Kemenkop UKM Dukung Pengembangan 543 Koperasi Wanita oleh DPP Perwira

Indonesian Govt Supports Development of Women`s Cooperatives

Reporter : Gusmiati Waris
Editor : Cahyani Harzi
Translator : Dhelia Gani


Kemenkop UKM Dukung Pengembangan 543 Koperasi Wanita oleh DPP PerwiraSesmenkop UKM Agus Muharram (ke-2 kiri) menyerahkan akte pendirian koperasi wanita didampingi Ketua DPP Perwira, Elza Syarief (kiri) Foto: istimewa

Jakarta (B2B) - Pemerintah RI menyambut baik pendirian 543 koperasi wanita (Kopwan) di Kabupaten Bandung, Provinsi Jawa Barat, Sekretaris Kementerian Koperasi dan UKM Agus Muharram mengingatkan bahwa mendirikan koperasi lebih mudah ketimbang mengembangkan usaha koperasi dan mensejahterakan anggota koperasi.

"Namun saya optimistis bahwa koperasi yang didirikan dan dikelola oleh wanita lebih solid, karena kaum wanita ulet, teliti, hati-hati, dan jujur menjalankan kegiatan usaha. Asalkan didukung SDM berkualitas dan terampil, manajemen profesional, dan menerapkan teknologi informasi dalam mengelola koperasi," kata Agus Muharram pada pengukuhan 543 Kopwan di Soreang, Kabupaten Bandung pada Kamis (8/6).

Dia mengharapkan 543 Kopwan dapat mendorong peningkatan ekonomi dan kesejahteraan masyarakat, khususnya keluarga karena keberadaan koperasi merupakan wujud dari ekonomi kerakyatan yang digerakkan secara gotong-royong, sesuai instruksi Presiden RI Joko Widodo bahwa koperasi adalah usaha bersama dengan prinsip gotong-royong untuk kesejahteraan bersama.

Ketua Dewan Pimpinan Pusat Perempuan Wirausaha Indonesia (DPP Perwira) Elza Syarief mengatakan bahwa pihaknya berupaya meningkatkan kesejahteraan anggota Perwira untuk berwirausaha secara mandiri untuk meningkatkan ekonomi keluarga.

"DPP Perwira mendorong pendirian koperasi wanita di setiap desa di Kabupaten Bandung, dan kami mengucapkan terima kasih pada Kemenkop UKM yang memfasilitasi akte pendirian 543 Kopwan melalui program bantuan dana Rp2,5 juta untuk pendirian setiap koperasi," kata Elza Syarief.

Bupati Bandung, M Nasser berharap koperasi wanita akan meningkatkan kesejahteraan masyarakat desa dan mampu sinergi dengan badan usaha milik desa (BUMDes). "Sinergi tersebut akan mendorong tumbuhna ekonomi pedesaan."

Jakarta (B2B) - The Indonesian government supports development of 543 female cooperatives in Bandung Regency of West Java Province, and Secretary Minister of Cooperatives and SMEs Agus Muharram reminded that establishing cooperatives is easier than developing cooperative business and cooperative members´ welfare.

"But I am optimistic that cooperatives established and managed by women are more solid, because women are tenacious, conscientious, careful, and honest in running business activities.

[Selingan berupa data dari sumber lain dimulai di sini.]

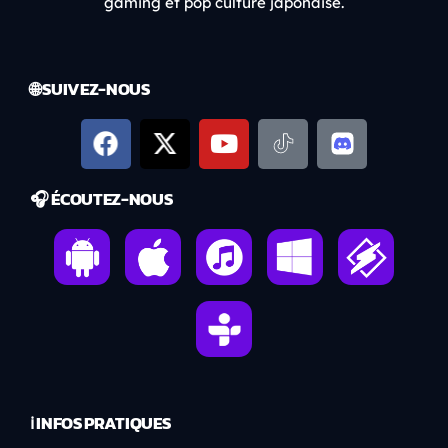
gaming et pop culture japonaise.
🌐 SUIVEZ-NOUS
🎧 ÉCOUTEZ-NOUS
ℹ️ INFOS PRATIQUES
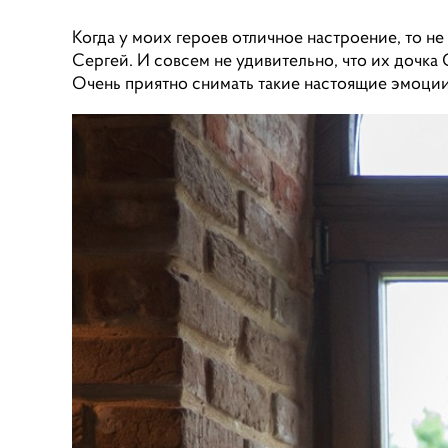
Когда у моих героев отличное настроение, то н
Сергей. И совсем не удивительно, что их дочка
Очень приятно снимать такие настоящие эмоции,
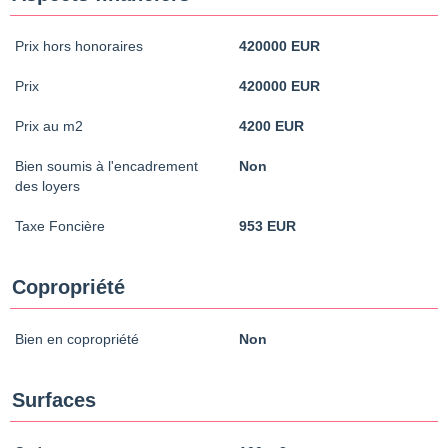
Prix hors honoraires
420000 EUR
Prix
420000 EUR
Prix au m2
4200 EUR
Bien soumis à l'encadrement
Non
des loyers
Taxe Foncière
953 EUR
Copropriété
Bien en copropriété
Non
Surfaces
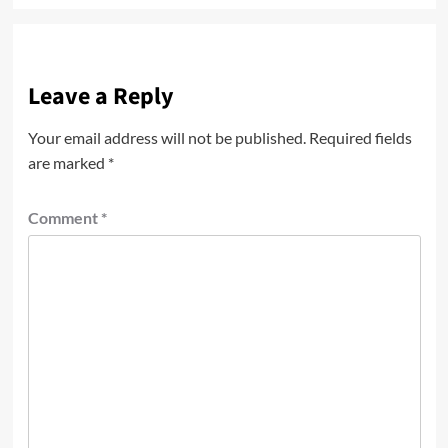
Leave a Reply
Your email address will not be published.
Required fields
are marked
*
Comment
*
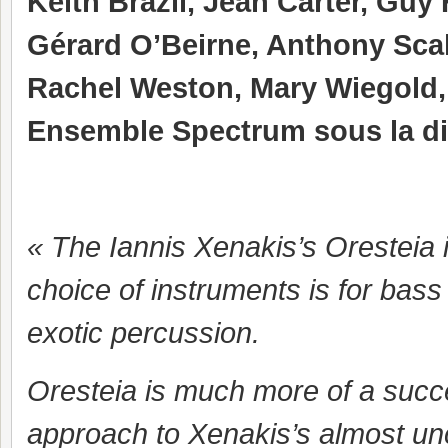
Keith Brazil, Jean Carter, Guy 
Gérard O’Beirne, Anthony Scal
Rachel Weston, Mary Wiegold,
Ensemble Spectrum sous la di
« The Iannis Xenakis’s Oresteia is
choice of instruments is for bas
exotic percussion.
Oresteia is much more of a succ
approach to Xenakis’s almost unc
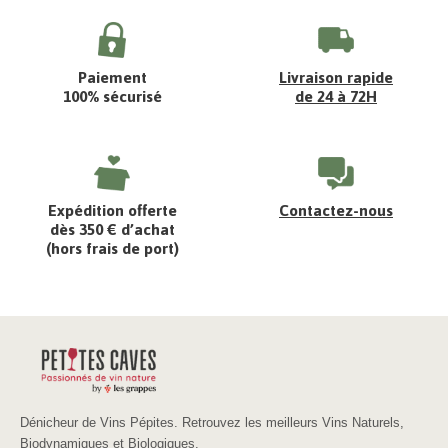
Paiement
Livraison rapide
100% sécurisé
de 24 à 72H
Expédition offerte
Contactez-nous
dès 350 € d’achat
(hors frais de port)
Dénicheur de Vins Pépites. Retrouvez les meilleurs Vins Naturels,
Biodynamiques et Biologiques.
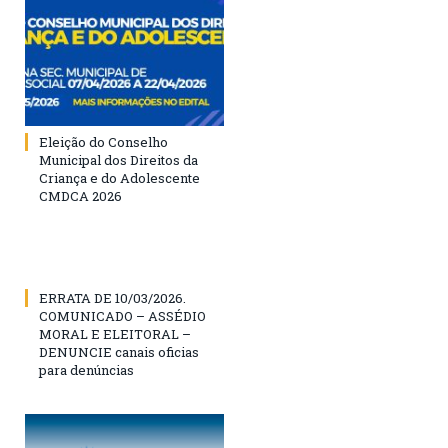
Eleição do Conselho
Municipal dos Direitos da
Criança e do Adolescente
CMDCA 2026
ERRATA DE 10/03/2026.
COMUNICADO – ASSÉDIO
MORAL E ELEITORAL –
DENUNCIE canais oficias
para denúncias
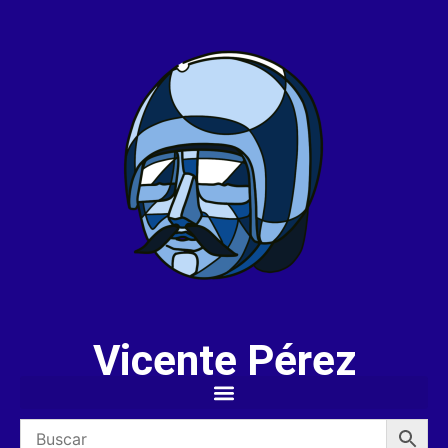
Vicente Pérez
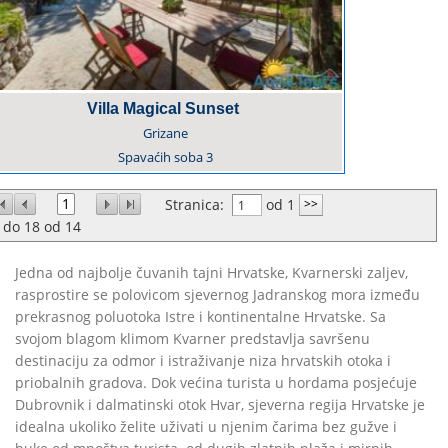
Villa Magical Sunset
Grizane
Spavaćih soba
3
1
Stranica:
od 1
do
18
od
14
Jedna od najbolje čuvanih tajni Hrvatske, Kvarnerski zaljev,
rasprostire se polovicom sjevernog Jadranskog mora između
prekrasnog poluotoka Istre i kontinentalne Hrvatske. Sa
svojom blagom klimom Kvarner predstavlja savršenu
destinaciju za odmor i istraživanje niza hrvatskih otoka i
priobalnih gradova. Dok većina turista u hordama posjećuje
Dubrovnik i dalmatinski otok Hvar, sjeverna regija Hrvatske je
idealna ukoliko želite uživati u njenim čarima bez gužve i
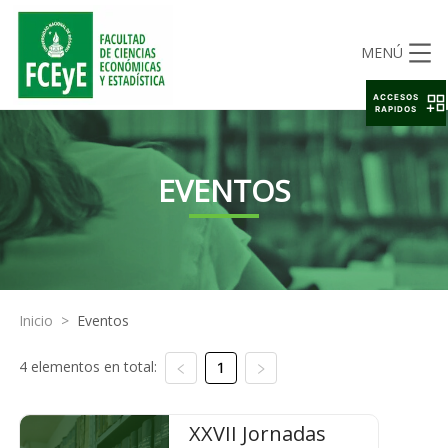
MENÚ
ACCESOS
RAPIDOS
EVENTOS
Inicio
>
Eventos
4 elementos en total:
1
XXVII Jornadas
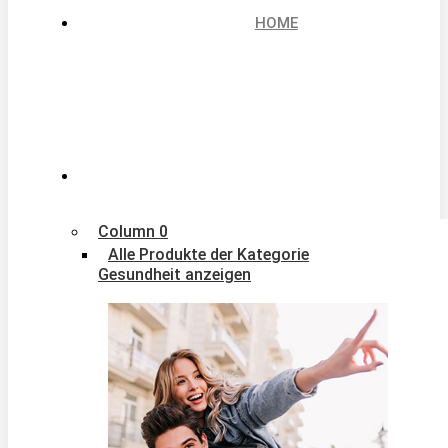
HOME
Column 0
Alle Produkte der Kategorie
Gesundheit anzeigen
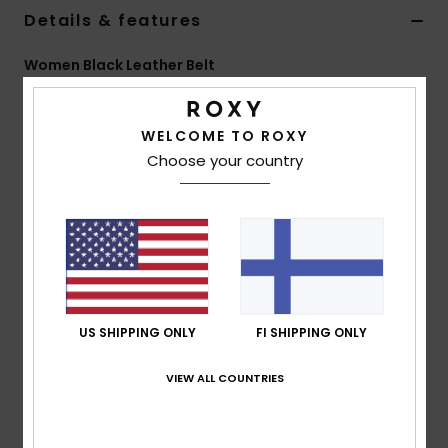
Vaatteet
Details & features
Women Black Leather Belt
Lisätarvik
Style
ERJAA04512
Color Code
kvj0
Kengät
WELCOME TO ROXY
Features
Choose your country
Fabric:
Textured real leather
Fitness
Buckle:
Metal engraved round buckle
Size:
S/M & M/L
Snow
Composition
[Main Fabric] 100% Leather
US SHIPPING ONLY
FI SHIPPING ONLY
Shipping & Returns
VIEW ALL COUNTRIES
Recently Viewed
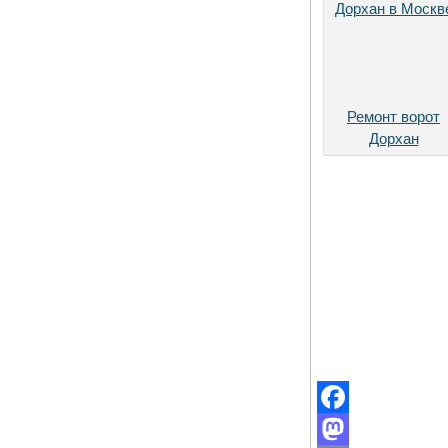
Ремонт ворот
Дорхан
Facebook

Provided support of qualified and skilled human resources, professional management, and implement information technology," Mr Muharram said at the inauguration of 543 female cooperatives in Soreang of Bandung district.

He expects 543 female cooperatives to encourage economic improvement and welfare of society, especially the family because the existence of cooperatives is a manifestation of populist economy which is mobilized in mutual assistance, Indonesian President Joko Widodo said that cooperative is a joint effort with the principle of mutual cooperation for the welfare of cooperative members and community.

Chairman of the Central Board of Indonesian Women Entrepreneurs (Perwira) Elza Syarief said that the Perwira members are trying to improve the economic welfare of family.

"The Perwira encourage the establishment of women´s cooperatives in every village in Bandung regency, and thanked the ministry that facilitates the deed 543 women´s cooperatives with 2.5 million aid program for the establishment of each cooperative," Mrs Syarief said.

Bandung Regent M Nasser hopes female cooperatives will improve the welfare of rural communities and synergize with village-owned enterprises (BUMDes). "The synergy will encourage the growth of the rural economy."